• [Task objective]: Set down the first line below and each line after it, ending with the one that holds "37: (747, 346, 4.52)". Pictures do not belong in the copy.

(Dataset records)
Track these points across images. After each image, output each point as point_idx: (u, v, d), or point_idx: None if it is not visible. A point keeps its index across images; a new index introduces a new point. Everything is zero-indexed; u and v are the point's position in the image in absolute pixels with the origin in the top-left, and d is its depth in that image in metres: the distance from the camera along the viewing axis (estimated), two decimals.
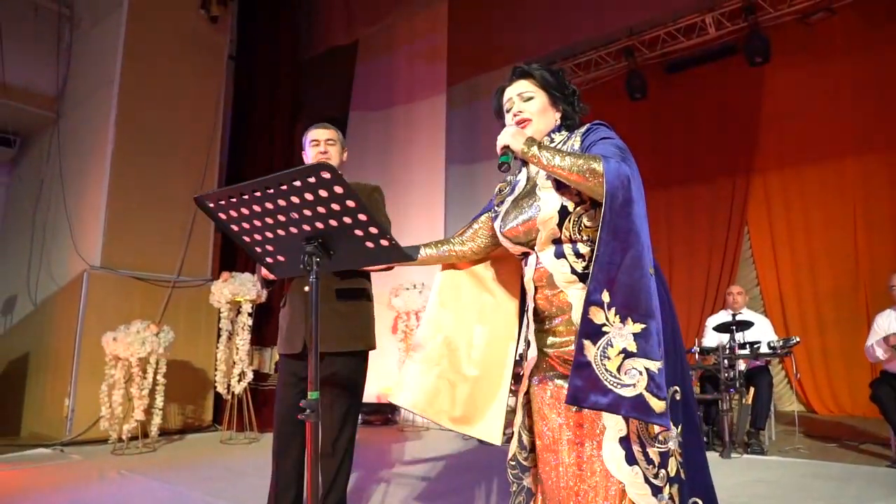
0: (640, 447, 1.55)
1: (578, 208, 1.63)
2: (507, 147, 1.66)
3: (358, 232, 1.48)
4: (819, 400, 6.72)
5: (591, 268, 1.45)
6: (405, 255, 1.54)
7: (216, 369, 5.10)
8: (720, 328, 4.61)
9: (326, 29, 6.38)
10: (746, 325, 4.52)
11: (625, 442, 1.55)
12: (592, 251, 1.55)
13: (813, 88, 6.84)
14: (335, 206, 1.42)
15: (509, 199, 1.86)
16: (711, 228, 7.55)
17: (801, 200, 6.99)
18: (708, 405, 4.64)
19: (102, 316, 5.05)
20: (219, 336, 5.11)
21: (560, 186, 1.67)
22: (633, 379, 1.38)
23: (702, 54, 7.25)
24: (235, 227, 1.62)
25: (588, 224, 1.63)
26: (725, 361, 4.42)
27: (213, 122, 5.97)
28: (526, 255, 1.79)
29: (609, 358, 1.40)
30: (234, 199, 1.53)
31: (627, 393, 1.37)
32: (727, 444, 4.28)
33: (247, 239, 1.65)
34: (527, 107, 1.80)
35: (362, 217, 1.43)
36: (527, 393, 1.83)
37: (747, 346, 4.52)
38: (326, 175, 1.36)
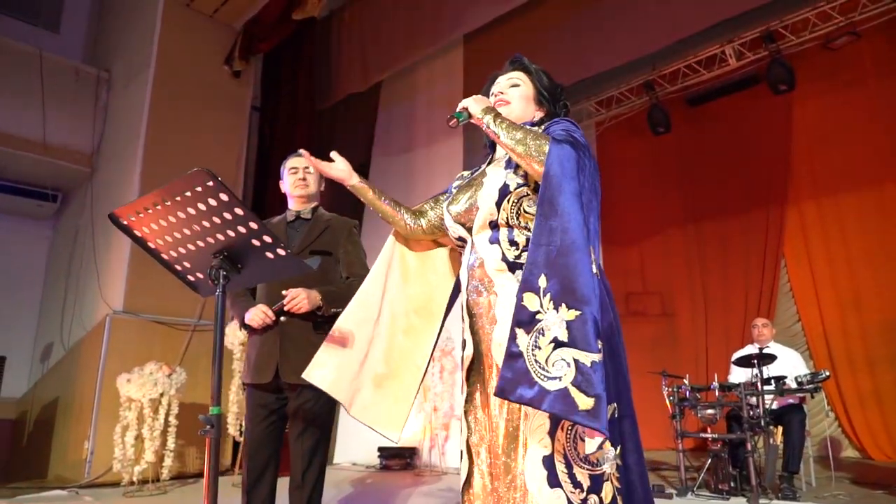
0: (565, 467, 1.39)
1: (520, 189, 1.55)
2: (465, 109, 1.61)
3: (255, 242, 1.47)
4: (874, 445, 6.18)
5: (529, 249, 1.36)
6: (303, 266, 1.52)
7: (229, 411, 5.13)
8: (740, 362, 4.34)
9: (345, 78, 6.60)
10: (769, 358, 4.23)
11: (548, 461, 1.40)
12: (528, 241, 1.47)
13: (844, 114, 6.59)
14: (227, 216, 1.42)
15: (466, 181, 1.81)
16: (746, 263, 7.23)
17: (841, 230, 6.63)
18: (734, 446, 4.32)
19: (124, 359, 5.18)
20: (232, 378, 5.16)
21: (508, 166, 1.61)
22: (559, 371, 1.25)
23: (724, 85, 7.11)
24: (152, 245, 1.64)
25: (528, 210, 1.54)
26: (754, 399, 4.15)
27: (234, 173, 6.20)
28: (464, 242, 1.72)
29: (540, 348, 1.28)
30: (142, 214, 1.55)
31: (552, 386, 1.25)
32: (755, 488, 3.95)
33: (165, 256, 1.66)
34: (510, 91, 1.75)
35: (254, 226, 1.43)
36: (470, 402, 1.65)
37: (772, 381, 4.22)
38: (210, 183, 1.36)
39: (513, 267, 1.54)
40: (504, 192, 1.56)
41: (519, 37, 7.17)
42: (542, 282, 1.31)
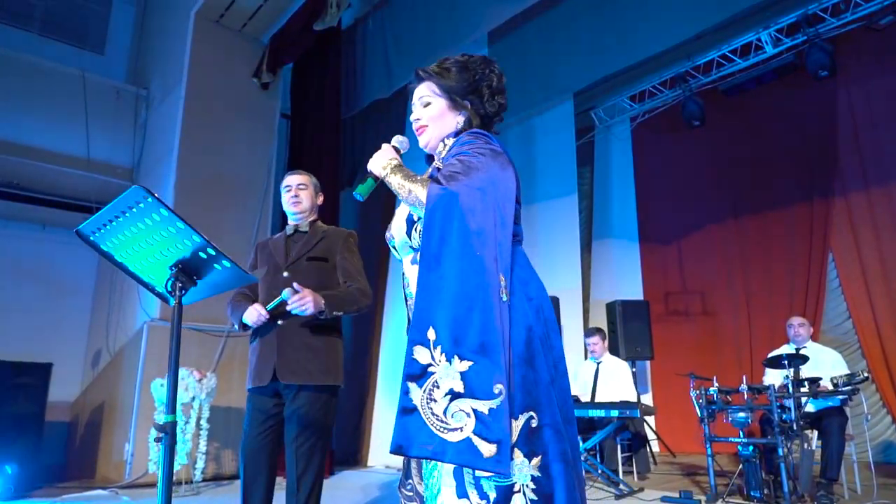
0: (472, 478, 1.39)
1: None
2: (371, 173, 1.62)
3: (202, 254, 1.51)
4: None
5: (415, 302, 1.37)
6: (246, 277, 1.54)
7: None
8: (771, 363, 4.15)
9: (370, 85, 6.67)
10: (800, 359, 4.02)
11: (458, 472, 1.40)
12: None
13: (892, 97, 6.21)
14: (171, 229, 1.46)
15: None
16: (791, 259, 6.90)
17: (892, 221, 6.24)
18: (768, 451, 4.14)
19: (161, 365, 5.39)
20: None
21: None
22: (459, 422, 1.29)
23: (761, 74, 6.80)
24: (118, 258, 1.70)
25: None
26: (790, 402, 3.95)
27: (264, 183, 6.36)
28: None
29: (435, 401, 1.31)
30: (102, 231, 1.61)
31: (454, 438, 1.28)
32: (786, 495, 3.77)
33: (132, 269, 1.72)
34: (424, 112, 1.73)
35: (196, 238, 1.46)
36: None
37: (806, 383, 4.01)
38: (149, 199, 1.40)
39: None
40: (410, 222, 1.59)
41: (544, 34, 7.06)
42: (431, 334, 1.33)
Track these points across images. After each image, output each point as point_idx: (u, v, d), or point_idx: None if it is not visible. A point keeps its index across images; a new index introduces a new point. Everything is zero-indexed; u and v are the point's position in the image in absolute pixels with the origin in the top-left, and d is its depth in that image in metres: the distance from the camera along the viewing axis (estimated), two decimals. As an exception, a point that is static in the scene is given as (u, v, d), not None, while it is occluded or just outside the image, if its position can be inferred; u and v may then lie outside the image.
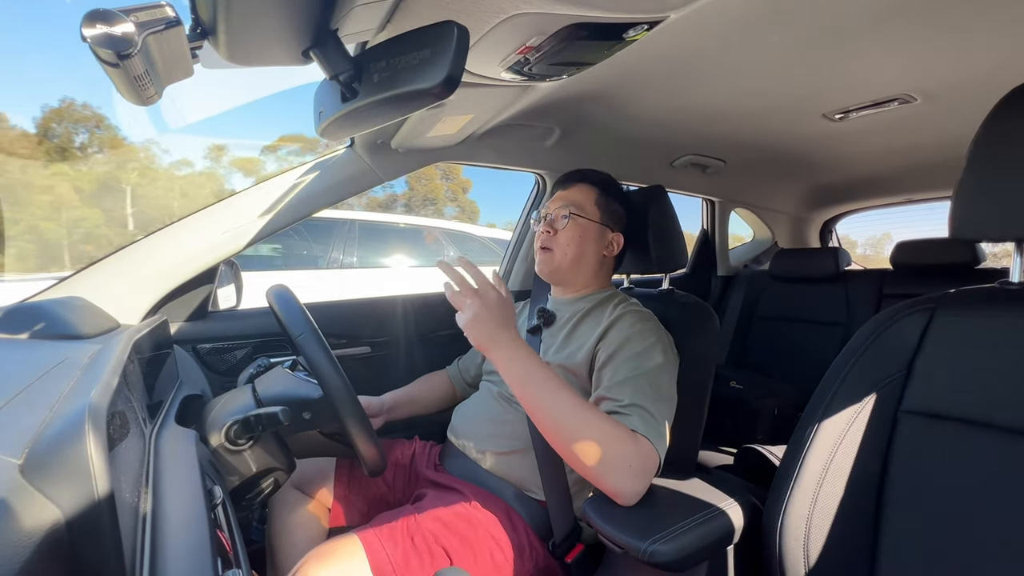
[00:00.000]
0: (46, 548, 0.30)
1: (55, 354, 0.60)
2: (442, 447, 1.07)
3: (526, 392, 0.73)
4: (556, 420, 0.72)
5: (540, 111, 1.16)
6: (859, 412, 0.67)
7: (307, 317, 0.80)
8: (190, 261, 1.05)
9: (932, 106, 1.18)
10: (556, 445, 0.74)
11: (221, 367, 1.17)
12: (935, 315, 0.66)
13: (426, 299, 1.48)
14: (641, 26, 0.73)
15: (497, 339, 0.73)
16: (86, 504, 0.32)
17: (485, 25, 0.69)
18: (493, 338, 0.73)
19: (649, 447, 0.73)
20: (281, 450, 0.79)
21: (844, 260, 1.89)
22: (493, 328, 0.72)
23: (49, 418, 0.38)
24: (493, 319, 0.72)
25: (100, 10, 0.45)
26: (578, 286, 1.04)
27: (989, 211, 0.62)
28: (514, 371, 0.73)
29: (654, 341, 0.87)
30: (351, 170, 1.18)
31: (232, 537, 0.55)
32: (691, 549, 0.66)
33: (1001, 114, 0.63)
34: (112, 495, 0.34)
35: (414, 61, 0.55)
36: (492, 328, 0.72)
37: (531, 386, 0.73)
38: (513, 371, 0.73)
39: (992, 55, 0.92)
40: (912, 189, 2.08)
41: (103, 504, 0.33)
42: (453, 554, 0.79)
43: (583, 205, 1.01)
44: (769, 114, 1.28)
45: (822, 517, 0.67)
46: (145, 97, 0.55)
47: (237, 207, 1.10)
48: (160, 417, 0.66)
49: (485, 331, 0.72)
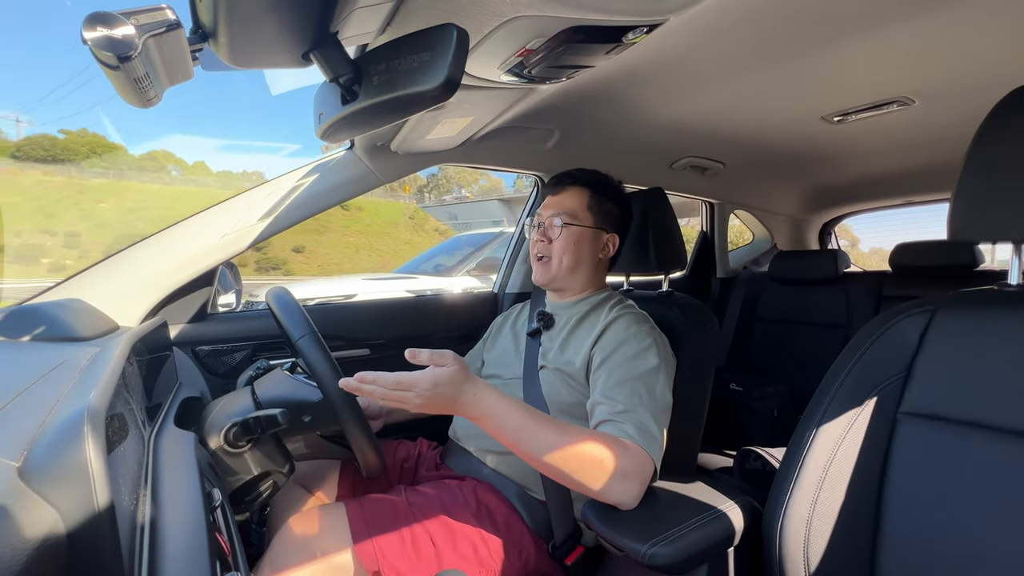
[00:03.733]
0: (44, 551, 0.30)
1: (54, 356, 0.60)
2: (444, 447, 1.07)
3: (505, 440, 0.71)
4: (542, 460, 0.70)
5: (539, 113, 1.17)
6: (859, 414, 0.67)
7: (306, 319, 0.80)
8: (189, 263, 1.05)
9: (930, 108, 1.18)
10: (550, 477, 0.73)
11: (220, 369, 1.17)
12: (934, 317, 0.66)
13: (425, 301, 1.48)
14: (640, 29, 0.73)
15: (459, 403, 0.69)
16: (84, 507, 0.32)
17: (485, 28, 0.69)
18: (456, 404, 0.69)
19: (643, 454, 0.73)
20: (280, 452, 0.79)
21: (843, 262, 1.89)
22: (448, 399, 0.68)
23: (47, 420, 0.38)
24: (445, 392, 0.67)
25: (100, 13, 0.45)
26: (575, 290, 1.04)
27: (988, 212, 0.63)
28: (487, 425, 0.70)
29: (649, 343, 0.87)
30: (351, 172, 1.18)
31: (231, 540, 0.55)
32: (691, 551, 0.66)
33: (999, 116, 0.63)
34: (111, 498, 0.34)
35: (414, 64, 0.56)
36: (444, 402, 0.68)
37: (507, 435, 0.70)
38: (486, 425, 0.70)
39: (990, 58, 0.92)
40: (911, 191, 2.09)
41: (102, 507, 0.33)
42: (444, 551, 0.79)
43: (576, 212, 1.00)
44: (768, 117, 1.28)
45: (822, 519, 0.67)
46: (146, 99, 0.56)
47: (237, 209, 1.10)
48: (159, 419, 0.66)
49: (444, 404, 0.68)
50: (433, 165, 1.31)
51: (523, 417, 0.70)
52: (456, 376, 0.67)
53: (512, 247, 1.65)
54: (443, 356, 0.68)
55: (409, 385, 0.66)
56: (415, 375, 0.66)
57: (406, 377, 0.66)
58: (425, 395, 0.66)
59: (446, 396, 0.67)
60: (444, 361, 0.68)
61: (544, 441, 0.69)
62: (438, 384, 0.66)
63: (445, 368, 0.67)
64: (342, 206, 0.95)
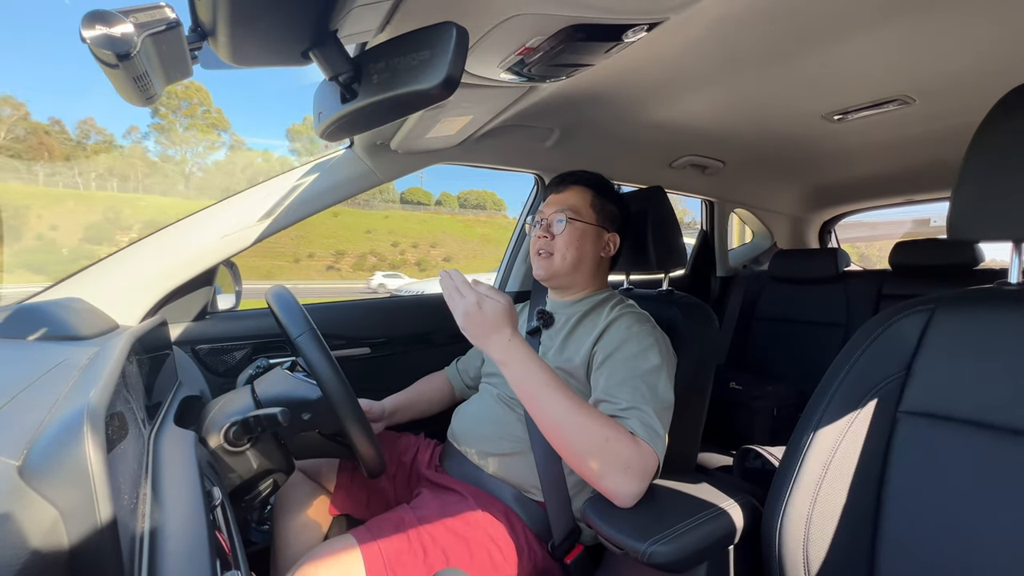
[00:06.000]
0: (44, 550, 0.30)
1: (54, 355, 0.60)
2: (442, 448, 1.07)
3: (524, 390, 0.74)
4: (554, 419, 0.72)
5: (539, 112, 1.17)
6: (858, 413, 0.67)
7: (306, 318, 0.80)
8: (189, 262, 1.05)
9: (930, 107, 1.18)
10: (555, 443, 0.74)
11: (220, 368, 1.17)
12: (934, 316, 0.66)
13: (425, 300, 1.48)
14: (640, 27, 0.73)
15: (492, 337, 0.74)
16: (84, 506, 0.32)
17: (485, 26, 0.69)
18: (488, 336, 0.74)
19: (648, 449, 0.73)
20: (280, 451, 0.79)
21: (843, 261, 1.89)
22: (487, 327, 0.73)
23: (47, 419, 0.38)
24: (485, 318, 0.73)
25: (99, 11, 0.45)
26: (576, 289, 1.04)
27: (987, 211, 0.62)
28: (511, 370, 0.74)
29: (651, 343, 0.87)
30: (351, 171, 1.18)
31: (231, 538, 0.55)
32: (691, 550, 0.66)
33: (999, 114, 0.63)
34: (111, 497, 0.34)
35: (414, 62, 0.55)
36: (486, 327, 0.73)
37: (529, 385, 0.73)
38: (510, 370, 0.74)
39: (989, 56, 0.92)
40: (911, 190, 2.09)
41: (101, 505, 0.33)
42: (450, 554, 0.79)
43: (579, 208, 1.01)
44: (768, 115, 1.28)
45: (822, 517, 0.67)
46: (145, 98, 0.55)
47: (237, 208, 1.10)
48: (159, 418, 0.66)
49: (478, 329, 0.74)
50: (433, 164, 1.31)
51: (548, 375, 0.74)
52: (500, 313, 0.74)
53: (512, 246, 1.65)
54: (500, 293, 0.76)
55: (466, 291, 0.75)
56: (473, 288, 0.75)
57: (468, 286, 0.75)
58: (470, 307, 0.73)
59: (485, 323, 0.73)
60: (499, 297, 0.75)
61: (563, 404, 0.73)
62: (483, 308, 0.73)
63: (495, 300, 0.74)
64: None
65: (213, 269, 1.11)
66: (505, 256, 1.66)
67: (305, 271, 23.09)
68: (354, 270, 24.13)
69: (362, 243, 26.84)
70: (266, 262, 23.71)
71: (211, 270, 1.10)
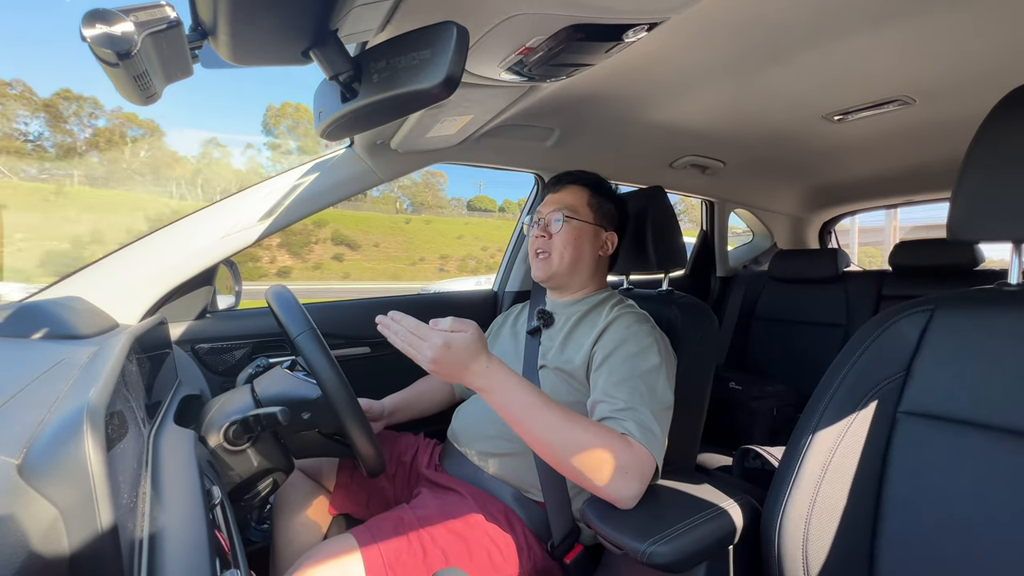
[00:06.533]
0: (44, 548, 0.30)
1: (53, 354, 0.60)
2: (442, 448, 1.07)
3: (510, 415, 0.71)
4: (545, 439, 0.70)
5: (540, 112, 1.17)
6: (858, 413, 0.67)
7: (306, 317, 0.80)
8: (189, 261, 1.05)
9: (930, 107, 1.18)
10: (548, 460, 0.73)
11: (220, 367, 1.17)
12: (934, 316, 0.66)
13: (425, 300, 1.48)
14: (640, 27, 0.73)
15: (470, 368, 0.70)
16: (84, 504, 0.32)
17: (485, 26, 0.69)
18: (466, 368, 0.70)
19: (644, 452, 0.73)
20: (280, 450, 0.79)
21: (843, 261, 1.89)
22: (460, 363, 0.69)
23: (47, 418, 0.38)
24: (457, 355, 0.68)
25: (99, 10, 0.45)
26: (575, 288, 1.04)
27: (988, 212, 0.62)
28: (494, 398, 0.71)
29: (650, 343, 0.87)
30: (351, 170, 1.18)
31: (231, 537, 0.55)
32: (690, 550, 0.66)
33: (1000, 115, 0.63)
34: (110, 495, 0.34)
35: (414, 61, 0.55)
36: (459, 363, 0.69)
37: (514, 409, 0.71)
38: (493, 398, 0.71)
39: (990, 56, 0.92)
40: (911, 190, 2.09)
41: (101, 504, 0.33)
42: (450, 553, 0.79)
43: (576, 207, 1.01)
44: (768, 115, 1.28)
45: (821, 518, 0.67)
46: (145, 97, 0.55)
47: (236, 207, 1.10)
48: (159, 417, 0.66)
49: (453, 368, 0.69)
50: (433, 163, 1.31)
51: (531, 395, 0.72)
52: (471, 344, 0.69)
53: (512, 246, 1.65)
54: (464, 323, 0.70)
55: (424, 335, 0.69)
56: (433, 329, 0.69)
57: (425, 328, 0.69)
58: (436, 350, 0.67)
59: (457, 361, 0.69)
60: (464, 328, 0.70)
61: (550, 423, 0.70)
62: (450, 346, 0.68)
63: (461, 334, 0.69)
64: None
65: (213, 268, 1.11)
66: (505, 256, 1.66)
67: (423, 273, 24.04)
68: (459, 271, 25.12)
69: (457, 247, 28.00)
70: (390, 265, 24.72)
71: (211, 269, 1.10)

• [Solved problem]:
Track these points across images. After each image, output each point as point_idx: (u, v, d), or point_idx: None if it is not visible. A point keeps its index across images; a new index introduces a new point. Everything is zero-indexed; u and v are the point's position in the image in absolute pixels with the origin in the top-left, and d is its depth in that image in metres: the distance from the camera along the viewing axis (estimated), two decimals.
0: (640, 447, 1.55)
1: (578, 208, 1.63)
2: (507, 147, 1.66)
3: (358, 232, 1.48)
4: (819, 400, 6.72)
5: (591, 268, 1.45)
6: (405, 255, 1.54)
7: (216, 369, 5.10)
8: (720, 328, 4.61)
9: (326, 29, 6.38)
10: (746, 325, 4.52)
11: (625, 442, 1.55)
12: (592, 251, 1.55)
13: (813, 88, 6.84)
14: (335, 206, 1.42)
15: (509, 199, 1.86)
16: (711, 228, 7.55)
17: (801, 200, 6.99)
18: (708, 405, 4.64)
19: (102, 316, 5.05)
20: (219, 336, 5.11)
21: (560, 186, 1.67)
22: (633, 379, 1.38)
23: (702, 54, 7.25)
24: (235, 227, 1.62)
25: (588, 224, 1.63)
26: (725, 361, 4.42)
27: (213, 122, 5.97)
28: (526, 255, 1.79)
29: (609, 358, 1.40)
30: (234, 199, 1.53)
31: (627, 393, 1.37)
32: (727, 444, 4.28)
33: (247, 239, 1.65)
34: (527, 107, 1.80)
35: (362, 217, 1.43)
36: (527, 393, 1.83)
37: (747, 346, 4.52)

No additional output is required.